# What do you think about the rock placement?



## nordg2 (Jul 24, 2017)

This is my first attempt at adding rocks to my 55 gal mbuna (demasoni, yellow lab, yellow tail acai) tank. I arranged this last night, so it is still a bit cloudy. I tried letting the rocks carefully fall in to try and get a natural look.

I would love some honest feedback about what you think, and any tips on things to change. I don't exactly have an eye for design.

Note: I have a couple bigger rocks that didn't fit and some other small ones. But most of my medium size rocks are here.


----------



## caldwelldaniel26 (Jun 11, 2017)

Maybe pile a few more against the big rock on the right side, but other than that it's looking good far!


----------



## dakkon227 (Aug 4, 2017)

Nice! Great job so far. I think you can adjust the flat pieces in the middle. Because we are able to see a uniform thickness within the 4 flat pieces it doesn't feel as 'real'. Maybe add a rounder/thicker piece to visually break the uniformity? Similar to what you did with the larger pieces on the far left and right.


----------



## BlueSunshine (Jul 13, 2014)

We think it looks great!!! :thumb:


----------



## morrismorris (Mar 21, 2017)

It looks awesome! I like the color too. It gives a nice contrast.


----------



## nordg2 (Jul 24, 2017)

Thanks for all the replies and advice. I made some more changes and I'm feeling much better about it. Just wanted to share some pics.


----------



## caldwelldaniel26 (Jun 11, 2017)

Nice, you did a really good job and it does look better


----------



## kriskm (Dec 1, 2009)

This looks much better! Getting more natural.


----------



## MarkWaters (Jan 27, 2018)

The rock placement looks good :thumb: . I also like the plants that you added in the new pictures.


----------

Input data:
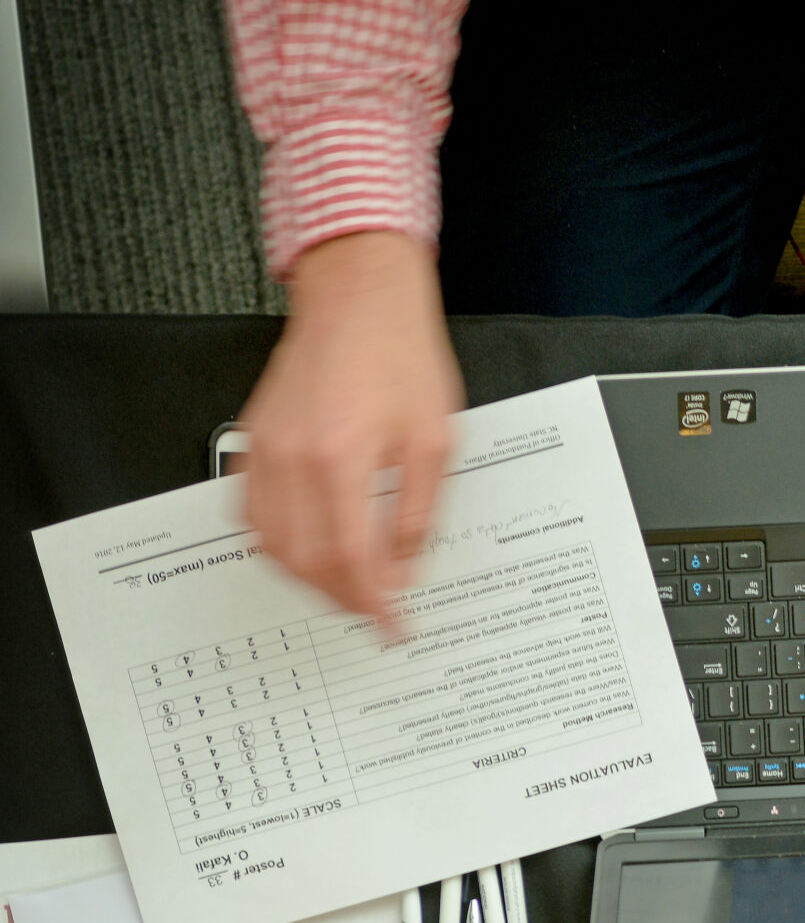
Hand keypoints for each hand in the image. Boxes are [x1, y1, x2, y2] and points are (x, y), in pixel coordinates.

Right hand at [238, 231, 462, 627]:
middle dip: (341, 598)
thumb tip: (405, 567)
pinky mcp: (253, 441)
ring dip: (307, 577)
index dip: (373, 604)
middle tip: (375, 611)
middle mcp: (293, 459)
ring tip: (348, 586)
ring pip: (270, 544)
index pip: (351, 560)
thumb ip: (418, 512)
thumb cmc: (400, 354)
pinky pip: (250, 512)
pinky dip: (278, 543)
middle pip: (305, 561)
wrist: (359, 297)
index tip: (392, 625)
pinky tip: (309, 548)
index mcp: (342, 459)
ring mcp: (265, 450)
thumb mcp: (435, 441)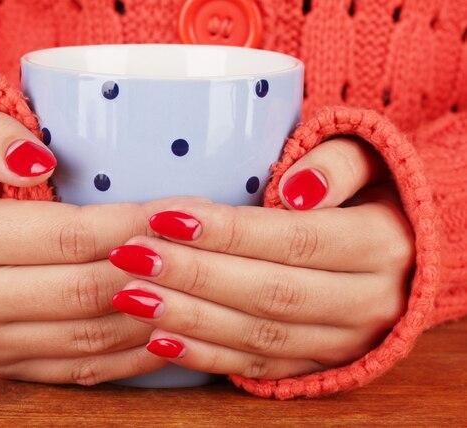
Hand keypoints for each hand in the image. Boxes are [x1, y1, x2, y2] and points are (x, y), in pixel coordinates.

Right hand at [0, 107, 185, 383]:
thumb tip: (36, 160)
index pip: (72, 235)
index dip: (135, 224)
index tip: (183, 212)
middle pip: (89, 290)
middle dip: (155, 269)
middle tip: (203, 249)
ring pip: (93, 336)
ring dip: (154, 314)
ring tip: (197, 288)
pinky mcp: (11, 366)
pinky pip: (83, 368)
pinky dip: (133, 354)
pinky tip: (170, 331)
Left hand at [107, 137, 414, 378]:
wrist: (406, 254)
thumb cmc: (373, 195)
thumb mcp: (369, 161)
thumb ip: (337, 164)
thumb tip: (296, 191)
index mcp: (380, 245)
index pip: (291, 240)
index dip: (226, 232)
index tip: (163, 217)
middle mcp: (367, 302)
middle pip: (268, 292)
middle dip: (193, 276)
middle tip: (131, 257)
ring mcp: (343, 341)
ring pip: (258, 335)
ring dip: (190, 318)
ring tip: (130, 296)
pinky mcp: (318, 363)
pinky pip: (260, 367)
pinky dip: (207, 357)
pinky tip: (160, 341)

Questions:
1. Can you sum up the rock placement thread in two sentences?
2. Do these statements agree with the rock placement thread? For each, answer yes or no and quote the words that decide it.
(a) The tank holds 55 gallons.
(b) The rocks were arranged a week before the first post.
(c) dakkon227 suggests adding a rounder or thicker piece among the flat pieces.
The rows have nothing to do with the rock placement thread.

Task-by-task outputs:
1. nordg2 asks for honest feedback on a first attempt at adding rocks to a 55 gal mbuna tank, and replies suggest piling a few more rocks against the big rock on the right and breaking up the uniform thickness of the four flat pieces in the middle. After nordg2 makes more changes and shares pictures, other posters say it looks better and more natural, and one also likes the plants that were added.

2.
(a) Yes: "my 55 gal mbuna (demasoni, yellow lab, yellow tail acai) tank"
(b) No: "I arranged this last night, so it is still a bit cloudy."
(c) Yes: "Maybe add a rounder/thicker piece to visually break the uniformity?"